Development of the Novel Pictor PictVet™ Mycoplasma bovis IgG Multiplex ELISA for the Detection of Mycoplasma bovis Infections in Cattle

Yoichi Furuya^1*Piyush Bugde¹Bhoopika Shetty¹Farina Nor Hashimi¹Hamideh Gholizadeh¹Dave Whittaker¹Jimena Tejerina¹Natasha Gordon¹Kelly A Tivendale²Nadeeka Wawegama²Glenn Francis Browning²Andrea Kinga¹

• ¹Pictor Ltd, Auckland, New Zealand
• ²The University of Melbourne, Melbourne, Australia

Early and accurate detection of infection with Mycoplasma bovis (M. bovis) is critical for managing disease caused by this pathogen, particularly in eradication campaigns, such as New Zealand's National M. bovis Eradication Programme. In response to the launch of the eradication programme, we developed and evaluated a novel multiplex ELISA assay—the Pictor PictVet™ M. bovis IgG Multiplex ELISA. Two M. bovis antigens, MilA and K310, were incorporated into the Pictor PictVet™ M. bovis Multiplex ELISA to detect M. bovis-specific serum IgG. Studies were conducted to determine the assay agreement with the ID Screen® Mycoplasma bovis Indirect ELISA (IDvet).

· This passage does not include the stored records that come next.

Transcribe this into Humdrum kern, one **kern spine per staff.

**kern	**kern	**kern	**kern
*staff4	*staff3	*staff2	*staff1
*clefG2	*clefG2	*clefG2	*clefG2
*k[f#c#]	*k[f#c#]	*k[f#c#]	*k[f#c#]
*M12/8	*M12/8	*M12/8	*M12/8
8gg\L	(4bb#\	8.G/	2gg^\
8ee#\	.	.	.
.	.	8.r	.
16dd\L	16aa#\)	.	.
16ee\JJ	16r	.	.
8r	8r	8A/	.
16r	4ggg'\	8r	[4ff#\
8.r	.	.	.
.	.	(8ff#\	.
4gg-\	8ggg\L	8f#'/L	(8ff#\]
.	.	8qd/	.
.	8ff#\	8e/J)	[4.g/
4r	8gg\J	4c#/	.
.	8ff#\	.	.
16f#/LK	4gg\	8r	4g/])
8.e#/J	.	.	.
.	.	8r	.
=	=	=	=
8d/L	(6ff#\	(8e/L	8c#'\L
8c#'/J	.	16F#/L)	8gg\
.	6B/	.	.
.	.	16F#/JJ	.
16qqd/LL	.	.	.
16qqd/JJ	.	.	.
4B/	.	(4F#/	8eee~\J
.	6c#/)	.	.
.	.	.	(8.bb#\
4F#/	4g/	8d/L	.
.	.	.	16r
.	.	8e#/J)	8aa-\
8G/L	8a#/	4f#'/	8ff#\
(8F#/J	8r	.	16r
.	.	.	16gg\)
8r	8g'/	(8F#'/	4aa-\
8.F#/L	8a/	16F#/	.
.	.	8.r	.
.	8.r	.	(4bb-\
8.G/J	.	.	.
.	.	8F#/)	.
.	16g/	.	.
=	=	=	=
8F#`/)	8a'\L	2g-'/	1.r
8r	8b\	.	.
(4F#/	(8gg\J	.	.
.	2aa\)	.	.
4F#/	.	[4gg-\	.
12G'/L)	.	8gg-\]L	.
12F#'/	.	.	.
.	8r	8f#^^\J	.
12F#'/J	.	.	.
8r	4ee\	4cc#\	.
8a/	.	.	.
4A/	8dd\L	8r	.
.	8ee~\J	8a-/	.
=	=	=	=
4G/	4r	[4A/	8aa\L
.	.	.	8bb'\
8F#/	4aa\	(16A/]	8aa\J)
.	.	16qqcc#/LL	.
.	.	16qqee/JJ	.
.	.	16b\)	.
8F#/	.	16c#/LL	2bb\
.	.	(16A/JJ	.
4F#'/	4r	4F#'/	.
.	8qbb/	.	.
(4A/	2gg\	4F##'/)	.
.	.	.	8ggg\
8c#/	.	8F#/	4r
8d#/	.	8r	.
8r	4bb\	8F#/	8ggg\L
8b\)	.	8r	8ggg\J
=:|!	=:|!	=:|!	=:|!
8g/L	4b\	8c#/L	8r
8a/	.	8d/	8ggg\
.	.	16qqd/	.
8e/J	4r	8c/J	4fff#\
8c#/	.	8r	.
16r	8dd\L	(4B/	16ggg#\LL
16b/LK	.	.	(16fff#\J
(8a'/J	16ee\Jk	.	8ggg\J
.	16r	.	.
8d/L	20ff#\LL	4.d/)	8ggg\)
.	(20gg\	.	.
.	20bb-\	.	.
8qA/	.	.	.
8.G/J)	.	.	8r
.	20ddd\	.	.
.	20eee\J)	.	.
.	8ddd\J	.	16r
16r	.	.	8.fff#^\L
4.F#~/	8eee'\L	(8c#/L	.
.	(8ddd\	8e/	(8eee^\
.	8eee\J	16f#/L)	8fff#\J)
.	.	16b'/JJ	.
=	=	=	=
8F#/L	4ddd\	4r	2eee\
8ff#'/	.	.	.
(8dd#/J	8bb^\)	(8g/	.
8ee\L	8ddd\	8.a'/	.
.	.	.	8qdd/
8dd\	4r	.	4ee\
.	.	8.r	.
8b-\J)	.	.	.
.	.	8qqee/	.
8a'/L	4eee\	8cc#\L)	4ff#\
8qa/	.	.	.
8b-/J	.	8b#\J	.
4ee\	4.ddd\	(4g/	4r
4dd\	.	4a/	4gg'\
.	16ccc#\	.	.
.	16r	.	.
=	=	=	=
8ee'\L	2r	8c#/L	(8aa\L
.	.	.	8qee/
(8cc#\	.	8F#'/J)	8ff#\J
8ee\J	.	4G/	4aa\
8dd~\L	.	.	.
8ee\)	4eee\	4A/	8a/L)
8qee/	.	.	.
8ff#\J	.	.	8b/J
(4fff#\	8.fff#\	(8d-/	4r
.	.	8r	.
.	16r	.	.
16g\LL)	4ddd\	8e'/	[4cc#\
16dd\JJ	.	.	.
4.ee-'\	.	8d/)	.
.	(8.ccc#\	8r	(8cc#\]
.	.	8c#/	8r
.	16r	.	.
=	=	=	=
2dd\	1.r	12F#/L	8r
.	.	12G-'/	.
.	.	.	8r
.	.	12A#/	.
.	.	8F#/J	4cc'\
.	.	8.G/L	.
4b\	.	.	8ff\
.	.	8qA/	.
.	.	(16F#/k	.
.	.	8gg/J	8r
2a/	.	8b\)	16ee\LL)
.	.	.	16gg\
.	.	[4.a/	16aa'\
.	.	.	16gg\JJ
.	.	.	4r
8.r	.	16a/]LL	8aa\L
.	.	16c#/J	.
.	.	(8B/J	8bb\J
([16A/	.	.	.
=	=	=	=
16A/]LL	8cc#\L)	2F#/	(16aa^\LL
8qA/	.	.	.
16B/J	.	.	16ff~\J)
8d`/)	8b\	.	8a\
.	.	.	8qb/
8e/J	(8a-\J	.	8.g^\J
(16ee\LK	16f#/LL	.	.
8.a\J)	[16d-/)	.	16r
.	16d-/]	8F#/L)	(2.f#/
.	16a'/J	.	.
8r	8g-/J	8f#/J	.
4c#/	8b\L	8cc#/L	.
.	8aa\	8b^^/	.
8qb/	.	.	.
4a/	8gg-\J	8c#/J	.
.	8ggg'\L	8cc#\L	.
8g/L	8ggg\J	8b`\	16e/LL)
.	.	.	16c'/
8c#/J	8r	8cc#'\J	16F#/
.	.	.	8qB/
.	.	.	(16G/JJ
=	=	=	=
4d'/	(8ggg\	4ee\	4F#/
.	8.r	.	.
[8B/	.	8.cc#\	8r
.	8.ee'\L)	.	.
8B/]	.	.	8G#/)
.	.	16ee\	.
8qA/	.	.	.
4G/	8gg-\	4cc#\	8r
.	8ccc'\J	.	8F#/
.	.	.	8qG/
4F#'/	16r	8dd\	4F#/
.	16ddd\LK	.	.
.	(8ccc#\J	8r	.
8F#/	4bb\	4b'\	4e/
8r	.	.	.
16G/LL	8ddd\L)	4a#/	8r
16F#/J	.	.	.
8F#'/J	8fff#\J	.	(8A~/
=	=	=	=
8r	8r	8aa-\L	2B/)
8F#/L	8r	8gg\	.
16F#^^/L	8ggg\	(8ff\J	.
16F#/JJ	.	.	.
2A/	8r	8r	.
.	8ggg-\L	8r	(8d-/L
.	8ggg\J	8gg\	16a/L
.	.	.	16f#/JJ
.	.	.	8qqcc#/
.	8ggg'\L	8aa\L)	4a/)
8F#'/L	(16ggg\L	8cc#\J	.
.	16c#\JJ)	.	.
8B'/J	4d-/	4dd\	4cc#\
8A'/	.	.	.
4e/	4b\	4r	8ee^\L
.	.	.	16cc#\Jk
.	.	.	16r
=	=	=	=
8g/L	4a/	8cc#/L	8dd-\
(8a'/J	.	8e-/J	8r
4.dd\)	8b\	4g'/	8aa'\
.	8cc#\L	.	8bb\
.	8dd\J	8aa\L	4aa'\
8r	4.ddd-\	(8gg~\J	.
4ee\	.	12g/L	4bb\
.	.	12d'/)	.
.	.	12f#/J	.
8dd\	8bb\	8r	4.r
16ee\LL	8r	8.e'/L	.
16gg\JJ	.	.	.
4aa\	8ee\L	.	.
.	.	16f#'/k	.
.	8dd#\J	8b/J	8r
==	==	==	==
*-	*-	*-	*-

A collection of sera from New Zealand cattle, previously characterized as IDvet-positive (+) and IDvet-negative (-), was used for these evaluations. Binding to the two different M. bovis antigens, MilA and K310, had high estimates of agreement, with PPAs of 89.3% and 96.4%, and a NPA of 99.2%. When the results from both the MilA and K310 components of the assay were combined to determine the assay outcome, the PPA increased to 100%, while the NPA remained high, at 98.4%, with an overall agreement of 98.9%. Conclusions: Multiplexing of two M. bovis antigens enhanced the diagnostic performance of the indirect ELISA in detecting M. bovis-specific IgG in serum samples. These findings suggest that the Pictor PictVet™ M. bovis IgG Multiplex ELISA could be a valuable tool for early detection and surveillance for infection with M. bovis in cattle.